● **EXTRAIT À LIRE**:
Au lieu de ce vieillard malin, madré, rompu aux affaires, Émile Ollivier choisit Napoléon Daru, homme sage, parlementaire et froid, qui lui aussi, sans nul doute, ne se fût pas emporté, comme un poulain sans licol, lorsque l’incident du trône d’Espagne surgit tout à coup. À l’heure où le grand péril nous menaça, il n’était plus ministre des Affaires étrangères ; fatigué de lutter sans résultat contre les exigences de la papauté, désapprouvant le plébiscite, il avait donné sa démission et s’était retiré. C’est alors qu’Émile Ollivier confia la direction de la diplomatie française au duc de Gramont, ambassadeur à Vienne. Je l’avais côtoyé, au temps de ma primevère, alors qu’il n’était encore que le duc Agénor de Guiche. Sa mère était la sœur du fameux comte d’Orsay qui, en Angleterre, fut le successeur de Brummel et le lion préféré pendant de longues années. Peu de femmes ont été plus belles ; je ne l’ai vue que vieille, étalant sur ses larges épaules un énorme collier d’améthystes, mais elle attirait encore et retenait les regards.

Pendant toute la durée de la Restauration, la famille de Gramont, qui avait les duchés de Gramont, de Guiche et de Lesparre, était très bien en cour, et Agénor fut le menin du duc de Bordeaux. J’ai connu Agénor de Guiche ultra-légitimiste, rêvant de reconstituer une Vendée militaire et de faire la guerre dans le Bocage ; en 1850, il assiste aux obsèques du roi Louis-Philippe, mort à Claremont ; au mois de décembre 1851, il se rallie énergiquement au coup d’État ; en 1852, il est nommé ministre plénipotentiaire à Stuttgart.

Dans je ne sais quelle affaire diplomatique qui s’était dénouée à Vienne pendant son ambassade, il avait été en conflit avec Bismarck ; il n’était pas de force à lutter avec un tel jouteur et il était sorti de là battu à plate couture. Il en résultat contre le futur chancelier de l’Empire d’Allemagne un ressentiment, pour ne pas dire une haine, qui ne servit point nos intérêts à l’heure décisive. Il fut avec Émile Ollivier l’agent actif et prépondérant de la guerre de 1870. Le grand seigneur français, fier de ses ancêtres, voulut donner une leçon au petit hobereau des Marches de Brandebourg.

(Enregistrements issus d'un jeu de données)
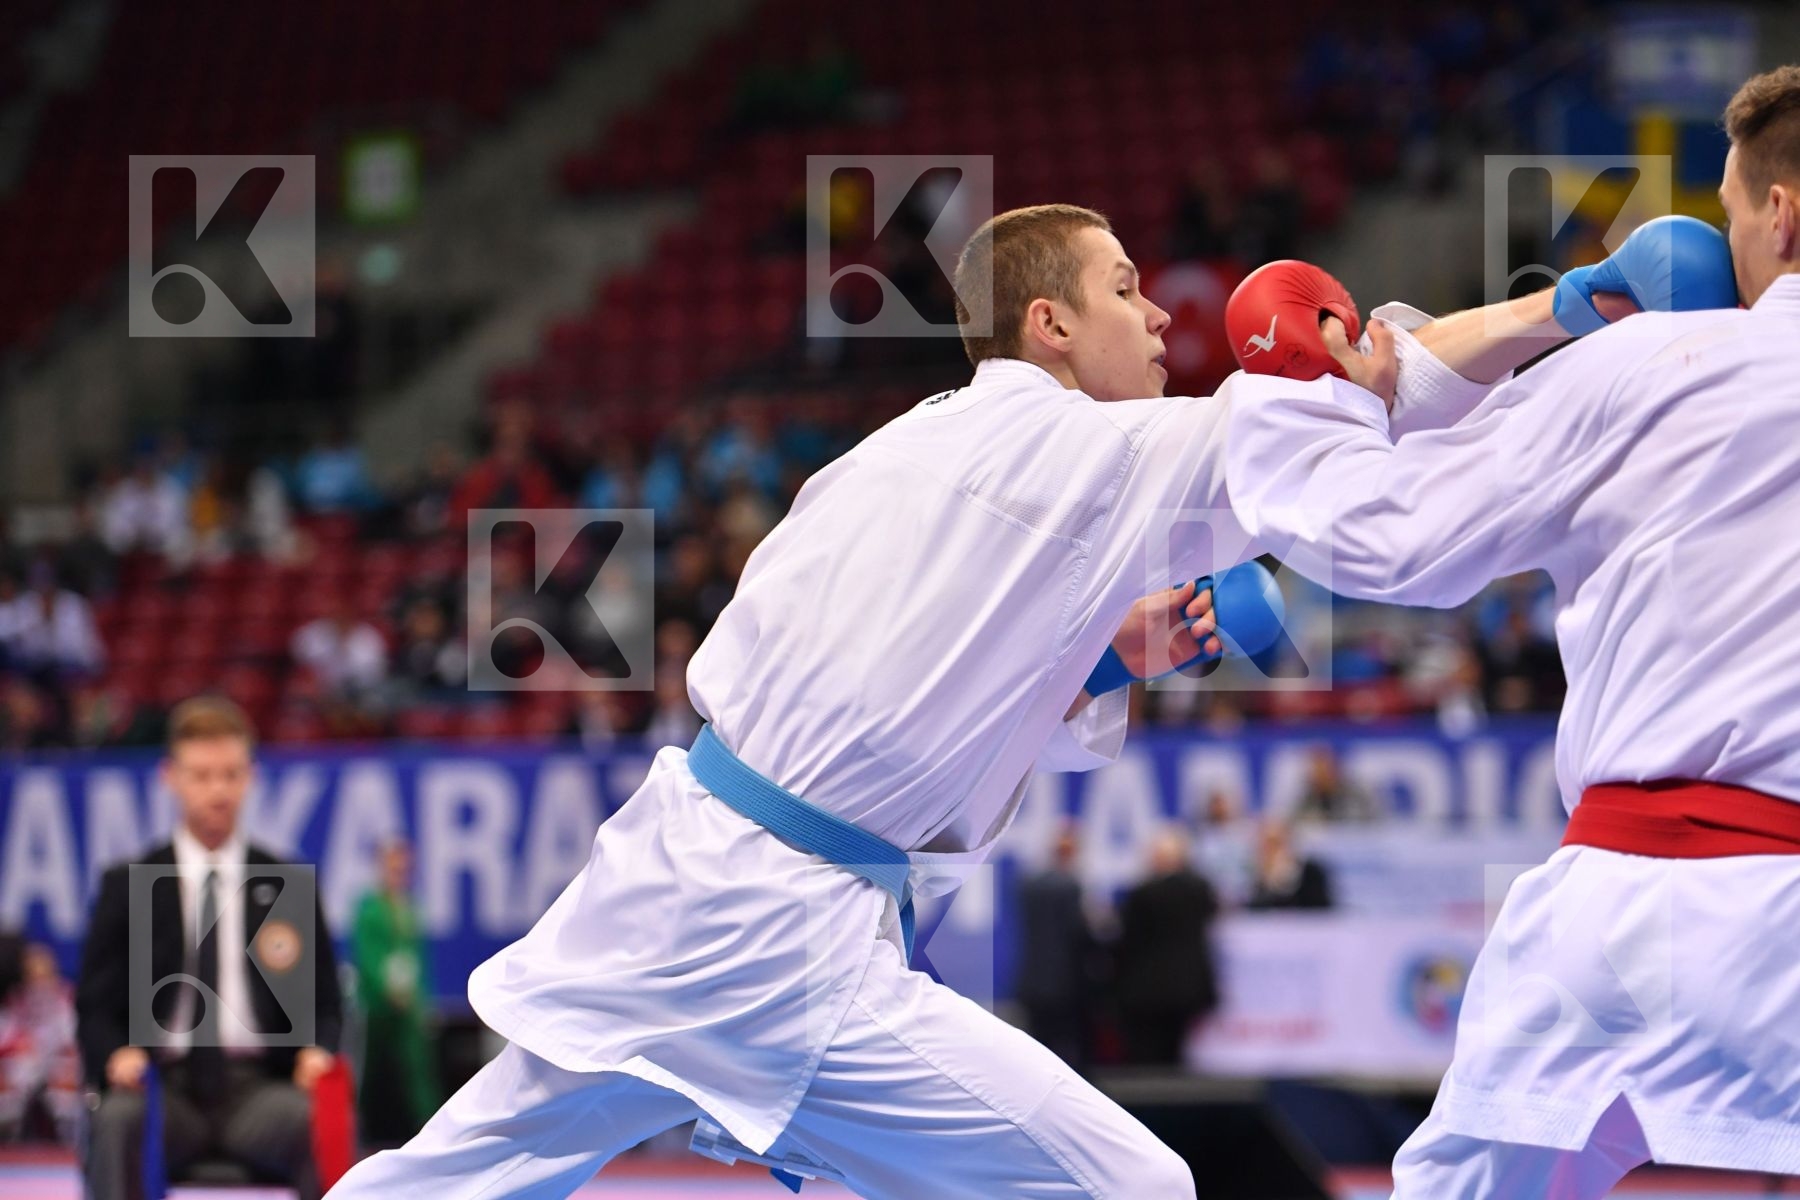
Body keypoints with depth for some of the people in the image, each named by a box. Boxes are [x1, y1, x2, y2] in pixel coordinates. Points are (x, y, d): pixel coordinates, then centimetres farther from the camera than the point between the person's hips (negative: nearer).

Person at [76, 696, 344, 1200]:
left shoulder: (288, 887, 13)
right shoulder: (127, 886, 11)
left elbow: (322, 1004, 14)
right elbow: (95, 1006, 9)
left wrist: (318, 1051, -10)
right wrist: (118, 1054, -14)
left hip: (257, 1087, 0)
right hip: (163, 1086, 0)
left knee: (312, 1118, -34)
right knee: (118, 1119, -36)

● **PRÉSENTATION DE L'EXERCICE**:
Reproduisez le passage de l'extrait compris entre « Pendant toute la » et « plénipotentiaire à Stuttgart. », ces mots inclus. Appuyez-vous uniquement sur l'extrait.

● **ZONE DE RÉPONSE**:
Pendant toute la durée de la Restauration, la famille de Gramont, qui avait les duchés de Gramont, de Guiche et de Lesparre, était très bien en cour, et Agénor fut le menin du duc de Bordeaux. J’ai connu Agénor de Guiche ultra-légitimiste, rêvant de reconstituer une Vendée militaire et de faire la guerre dans le Bocage ; en 1850, il assiste aux obsèques du roi Louis-Philippe, mort à Claremont ; au mois de décembre 1851, il se rallie énergiquement au coup d’État ; en 1852, il est nommé ministre plénipotentiaire à Stuttgart.